Continuous Computing

Gardner Campbell points me to another very eloquent summary of what’s going on, from Wade Roush’s 10,000 Brainiacs: Let’s Write a Social Computing Story, Socially!, soon to be a Technology Review article. Try this bit on for size:

Walk around any college campus or visit any café with a Wi-Fi hotspot, and you’ll see that these new tools are already changing not only the way we interact, but the way we think, learn, and relate to our physical environments. And this change is accelerating. In fact, it’s spreading through world cultures so fast–and upsetting traditional notions of communication so radically–that even the last half-century of revolutionary technological change is beginning to seem calm by comparison.
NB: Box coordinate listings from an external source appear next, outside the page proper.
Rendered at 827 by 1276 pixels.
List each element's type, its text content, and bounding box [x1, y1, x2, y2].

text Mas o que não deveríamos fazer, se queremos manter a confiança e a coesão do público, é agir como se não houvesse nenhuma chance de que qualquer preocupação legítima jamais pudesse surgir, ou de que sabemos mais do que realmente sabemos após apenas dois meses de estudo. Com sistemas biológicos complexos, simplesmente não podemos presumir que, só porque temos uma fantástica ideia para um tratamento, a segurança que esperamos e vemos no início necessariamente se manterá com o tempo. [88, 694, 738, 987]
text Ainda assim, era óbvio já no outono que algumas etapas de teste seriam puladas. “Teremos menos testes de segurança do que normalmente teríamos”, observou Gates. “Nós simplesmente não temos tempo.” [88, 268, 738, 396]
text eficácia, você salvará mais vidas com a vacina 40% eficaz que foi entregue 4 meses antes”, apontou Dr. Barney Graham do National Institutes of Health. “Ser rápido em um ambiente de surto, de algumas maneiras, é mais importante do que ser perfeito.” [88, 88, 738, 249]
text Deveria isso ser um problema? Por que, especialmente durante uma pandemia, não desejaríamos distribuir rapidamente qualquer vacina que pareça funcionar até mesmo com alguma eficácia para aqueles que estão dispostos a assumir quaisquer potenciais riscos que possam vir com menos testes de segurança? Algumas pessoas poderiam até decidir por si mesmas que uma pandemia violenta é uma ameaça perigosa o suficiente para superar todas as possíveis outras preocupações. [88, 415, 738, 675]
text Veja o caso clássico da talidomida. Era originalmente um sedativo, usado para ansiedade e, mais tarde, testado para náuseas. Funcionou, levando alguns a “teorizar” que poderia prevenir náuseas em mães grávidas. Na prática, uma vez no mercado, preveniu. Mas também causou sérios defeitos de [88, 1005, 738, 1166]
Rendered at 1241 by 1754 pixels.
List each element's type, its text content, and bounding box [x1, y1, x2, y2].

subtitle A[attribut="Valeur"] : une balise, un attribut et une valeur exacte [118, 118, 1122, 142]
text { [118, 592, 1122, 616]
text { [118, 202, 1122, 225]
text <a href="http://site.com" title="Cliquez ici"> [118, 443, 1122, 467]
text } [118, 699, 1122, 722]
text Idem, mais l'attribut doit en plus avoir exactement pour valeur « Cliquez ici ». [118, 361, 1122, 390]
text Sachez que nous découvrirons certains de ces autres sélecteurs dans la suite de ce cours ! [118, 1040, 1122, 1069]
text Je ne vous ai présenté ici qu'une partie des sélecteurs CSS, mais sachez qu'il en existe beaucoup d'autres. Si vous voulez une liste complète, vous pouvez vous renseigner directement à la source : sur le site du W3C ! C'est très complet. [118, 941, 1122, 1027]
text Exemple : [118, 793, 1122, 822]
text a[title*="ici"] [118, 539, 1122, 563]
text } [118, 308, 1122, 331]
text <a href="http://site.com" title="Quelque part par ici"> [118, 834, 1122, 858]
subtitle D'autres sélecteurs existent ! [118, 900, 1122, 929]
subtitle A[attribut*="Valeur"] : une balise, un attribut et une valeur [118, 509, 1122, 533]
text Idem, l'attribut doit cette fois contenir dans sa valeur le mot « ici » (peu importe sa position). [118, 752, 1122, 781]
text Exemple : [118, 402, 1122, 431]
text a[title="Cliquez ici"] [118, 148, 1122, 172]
Readers using Firefox see interlarded comments by mousing over hyperlinks, and are invited to contribute others for inclusion. Something happening here, Mr. Jones…
More:

…need for a new term to describe the current moment in information technology. Continuous computing doesn’t simply mean computing continuously: few people, in fact, want or need to be jacked into the network at every moment of the day. Rather, it also connotes computing that’s continuous with our lives as humans, in all their messy, biological, biographical, social richness. Computers and software don’t have to disappear behind the scenes in order to blend more naturally into our existence. All they have to do is respect our real human needs—prime among them, the need to communicate.